Für LeMond war es ein absoluter Glücksfall. Er hatte nicht nur ein Comeback geschafft, das einst unmöglich schien, sondern dies auch in rekordverdächtiger Weise und auf die dramatischste Weise, die man sich vorstellen kann. Die französischen Fans waren fassungslos und untröstlich, als sie ihren Helden Fignon in der letzten Etappe scheitern sahen, während LeMonds Triumph die Welt in Atem hielt. Die Tour von 1989 wird oft als eine der größten Rundfahrten aller Zeiten bezeichnet, geprägt vom Kampf zweier Champions und einem Ende, das kein Drehbuchautor hätte verbessern können.
LeMonds Sieg im Jahr 1989 war mehr als nur ein Sieg bei der Tour de France - er war ein Beweis für seine Unverwüstlichkeit. Innerhalb von zwei Jahren kämpfte er um sein Leben, kämpfte am Ende des Feldes und stand schließlich wieder auf der obersten Stufe des Tour-Podiums. Sein 8-Sekunden-Sieg bleibt das knappste Ziel der Tour de France und ein Referenzpunkt für die Dramatik des Sports.
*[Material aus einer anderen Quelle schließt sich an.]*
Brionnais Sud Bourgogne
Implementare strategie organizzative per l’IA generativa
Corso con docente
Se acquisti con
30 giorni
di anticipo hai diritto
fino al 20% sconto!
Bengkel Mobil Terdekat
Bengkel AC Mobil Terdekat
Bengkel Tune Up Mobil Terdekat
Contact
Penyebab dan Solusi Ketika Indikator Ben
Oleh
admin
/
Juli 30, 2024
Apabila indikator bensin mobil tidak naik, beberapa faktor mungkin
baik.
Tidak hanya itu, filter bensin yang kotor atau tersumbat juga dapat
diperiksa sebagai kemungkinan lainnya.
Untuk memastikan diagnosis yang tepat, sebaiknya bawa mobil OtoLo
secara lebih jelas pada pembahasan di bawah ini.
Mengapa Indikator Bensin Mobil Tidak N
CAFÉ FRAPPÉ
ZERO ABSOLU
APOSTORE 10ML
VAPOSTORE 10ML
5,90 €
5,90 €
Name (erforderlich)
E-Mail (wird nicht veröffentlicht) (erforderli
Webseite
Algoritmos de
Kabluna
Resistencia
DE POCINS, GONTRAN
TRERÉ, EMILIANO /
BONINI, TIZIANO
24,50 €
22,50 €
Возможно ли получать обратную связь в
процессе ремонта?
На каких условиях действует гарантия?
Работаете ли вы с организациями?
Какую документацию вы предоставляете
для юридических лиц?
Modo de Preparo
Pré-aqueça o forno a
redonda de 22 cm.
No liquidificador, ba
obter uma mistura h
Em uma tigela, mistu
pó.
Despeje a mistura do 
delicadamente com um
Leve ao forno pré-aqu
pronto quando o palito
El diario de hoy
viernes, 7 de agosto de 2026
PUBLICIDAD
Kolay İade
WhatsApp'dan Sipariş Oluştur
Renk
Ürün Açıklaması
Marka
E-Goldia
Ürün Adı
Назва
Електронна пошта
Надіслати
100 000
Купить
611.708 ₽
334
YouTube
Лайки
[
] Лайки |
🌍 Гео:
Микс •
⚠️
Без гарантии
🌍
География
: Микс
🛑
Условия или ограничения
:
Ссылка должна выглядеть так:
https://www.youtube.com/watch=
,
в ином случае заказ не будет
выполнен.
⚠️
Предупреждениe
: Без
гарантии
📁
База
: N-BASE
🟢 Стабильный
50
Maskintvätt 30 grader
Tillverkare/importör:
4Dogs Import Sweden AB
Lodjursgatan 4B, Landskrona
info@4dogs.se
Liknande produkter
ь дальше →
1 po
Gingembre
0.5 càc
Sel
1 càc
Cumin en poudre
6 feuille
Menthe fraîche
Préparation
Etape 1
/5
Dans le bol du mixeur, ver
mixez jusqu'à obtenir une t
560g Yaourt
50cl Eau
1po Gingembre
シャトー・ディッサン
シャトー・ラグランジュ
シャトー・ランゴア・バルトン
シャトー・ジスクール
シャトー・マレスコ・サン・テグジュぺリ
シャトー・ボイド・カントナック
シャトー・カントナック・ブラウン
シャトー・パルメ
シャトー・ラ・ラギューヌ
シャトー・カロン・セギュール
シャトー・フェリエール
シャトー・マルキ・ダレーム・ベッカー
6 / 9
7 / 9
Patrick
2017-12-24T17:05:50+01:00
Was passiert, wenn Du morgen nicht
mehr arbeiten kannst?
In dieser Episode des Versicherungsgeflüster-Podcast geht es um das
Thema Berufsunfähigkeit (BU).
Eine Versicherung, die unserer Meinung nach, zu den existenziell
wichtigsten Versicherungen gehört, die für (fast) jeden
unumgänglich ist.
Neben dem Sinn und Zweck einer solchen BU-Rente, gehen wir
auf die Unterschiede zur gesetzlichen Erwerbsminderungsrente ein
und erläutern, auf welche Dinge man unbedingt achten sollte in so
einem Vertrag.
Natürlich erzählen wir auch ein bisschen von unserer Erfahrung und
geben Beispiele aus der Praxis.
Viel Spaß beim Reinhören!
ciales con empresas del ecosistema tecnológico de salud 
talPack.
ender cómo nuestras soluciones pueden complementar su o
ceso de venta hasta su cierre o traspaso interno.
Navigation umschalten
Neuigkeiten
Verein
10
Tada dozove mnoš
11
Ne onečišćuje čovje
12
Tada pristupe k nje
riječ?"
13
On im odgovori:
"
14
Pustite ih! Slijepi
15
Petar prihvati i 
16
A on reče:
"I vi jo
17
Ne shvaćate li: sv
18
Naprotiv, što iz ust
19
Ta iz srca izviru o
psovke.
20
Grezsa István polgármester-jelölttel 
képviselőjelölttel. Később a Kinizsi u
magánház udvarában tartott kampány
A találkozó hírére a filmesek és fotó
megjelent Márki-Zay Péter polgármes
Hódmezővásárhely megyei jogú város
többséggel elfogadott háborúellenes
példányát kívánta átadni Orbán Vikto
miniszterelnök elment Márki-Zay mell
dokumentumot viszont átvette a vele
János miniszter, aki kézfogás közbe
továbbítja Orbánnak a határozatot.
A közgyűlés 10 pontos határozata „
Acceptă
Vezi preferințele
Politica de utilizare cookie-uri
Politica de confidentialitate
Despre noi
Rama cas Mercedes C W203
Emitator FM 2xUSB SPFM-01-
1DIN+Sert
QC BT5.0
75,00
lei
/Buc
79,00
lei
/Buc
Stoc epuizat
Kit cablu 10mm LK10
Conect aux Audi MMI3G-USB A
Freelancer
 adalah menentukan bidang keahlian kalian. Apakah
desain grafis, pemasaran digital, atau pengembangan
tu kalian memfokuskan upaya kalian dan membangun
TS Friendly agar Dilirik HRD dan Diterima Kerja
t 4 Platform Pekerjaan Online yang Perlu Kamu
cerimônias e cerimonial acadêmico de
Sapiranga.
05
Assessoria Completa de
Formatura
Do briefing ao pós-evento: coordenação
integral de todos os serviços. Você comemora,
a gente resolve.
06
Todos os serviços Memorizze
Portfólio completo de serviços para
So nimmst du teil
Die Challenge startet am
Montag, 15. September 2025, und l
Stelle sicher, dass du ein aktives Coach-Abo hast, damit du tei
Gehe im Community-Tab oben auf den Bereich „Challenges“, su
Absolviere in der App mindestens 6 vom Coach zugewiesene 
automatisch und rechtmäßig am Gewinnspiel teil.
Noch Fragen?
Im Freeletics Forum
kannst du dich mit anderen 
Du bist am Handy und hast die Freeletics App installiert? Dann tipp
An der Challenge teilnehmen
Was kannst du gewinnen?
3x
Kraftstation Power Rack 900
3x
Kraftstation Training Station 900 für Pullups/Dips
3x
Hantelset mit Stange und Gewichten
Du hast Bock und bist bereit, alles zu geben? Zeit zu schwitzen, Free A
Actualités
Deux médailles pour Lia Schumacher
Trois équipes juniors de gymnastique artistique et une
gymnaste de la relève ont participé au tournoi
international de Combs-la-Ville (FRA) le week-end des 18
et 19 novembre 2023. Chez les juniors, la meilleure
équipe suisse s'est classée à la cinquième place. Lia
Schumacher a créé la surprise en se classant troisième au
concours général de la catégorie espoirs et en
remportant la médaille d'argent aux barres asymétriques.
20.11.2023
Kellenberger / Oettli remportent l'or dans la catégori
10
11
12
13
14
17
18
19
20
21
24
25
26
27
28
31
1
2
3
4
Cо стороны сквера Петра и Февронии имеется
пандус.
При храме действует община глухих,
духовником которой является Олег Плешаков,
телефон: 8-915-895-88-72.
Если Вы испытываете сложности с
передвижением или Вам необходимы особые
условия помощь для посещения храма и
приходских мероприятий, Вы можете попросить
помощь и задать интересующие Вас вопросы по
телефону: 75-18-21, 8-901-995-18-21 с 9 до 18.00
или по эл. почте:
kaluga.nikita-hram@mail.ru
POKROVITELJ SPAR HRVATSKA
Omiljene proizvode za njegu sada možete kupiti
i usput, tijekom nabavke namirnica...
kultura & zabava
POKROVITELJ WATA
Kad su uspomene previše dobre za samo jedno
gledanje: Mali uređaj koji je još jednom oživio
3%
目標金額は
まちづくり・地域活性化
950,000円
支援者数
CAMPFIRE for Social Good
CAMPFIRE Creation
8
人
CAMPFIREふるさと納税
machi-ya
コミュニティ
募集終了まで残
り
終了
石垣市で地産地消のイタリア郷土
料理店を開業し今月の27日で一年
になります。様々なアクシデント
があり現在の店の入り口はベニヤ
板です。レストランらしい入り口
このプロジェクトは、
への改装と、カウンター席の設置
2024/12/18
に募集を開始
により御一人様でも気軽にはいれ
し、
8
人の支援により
Im folgenden Jahr gewann LeMond auch die Tour de France 1990, sicherte sich den dritten Tour-Titel seiner Karriere und bewies, dass seine Renaissance kein Zufall war. Er zementierte sein Vermächtnis als einer der größten Meister des Radsports und zeigte, dass Nicht-Europäer Könige der Tour de France sein können.
Mitte der 1990er Jahre sank LeMonds Leistungsniveau, da er mit gesundheitlichen Problemen und einer sich schnell verändernden, von Doping geprägten Ära des Radsports zu kämpfen hatte, die er entschieden kritisierte. Er zog sich 1994 von den Wettkämpfen zurück, aber sein Einfluss auf den Sport bleibt tiefgreifend.
Fast vier Jahrzehnte später wird Greg LeMonds Tour-de-France-Sieg von 1989 immer noch mit Ehrfurcht in Erinnerung behalten. Es war die ultimative Comeback-Story und ein Finale für die Ewigkeit, eine Erinnerung daran, dass die Tour de France nie vor Paris zu Ende ist. LeMonds Entschlossenheit, Innovation und Herz an diesem letzten Tag im Jahr 1989 haben ihm einen Platz in der Unsterblichkeit des Radsports eingebracht, und es ist eine Geschichte, die den Fans immer noch eine Gänsehaut über den Rücken jagt, weil sie zu den dramatischsten Abschlüssen gehört, die wir je gesehen haben.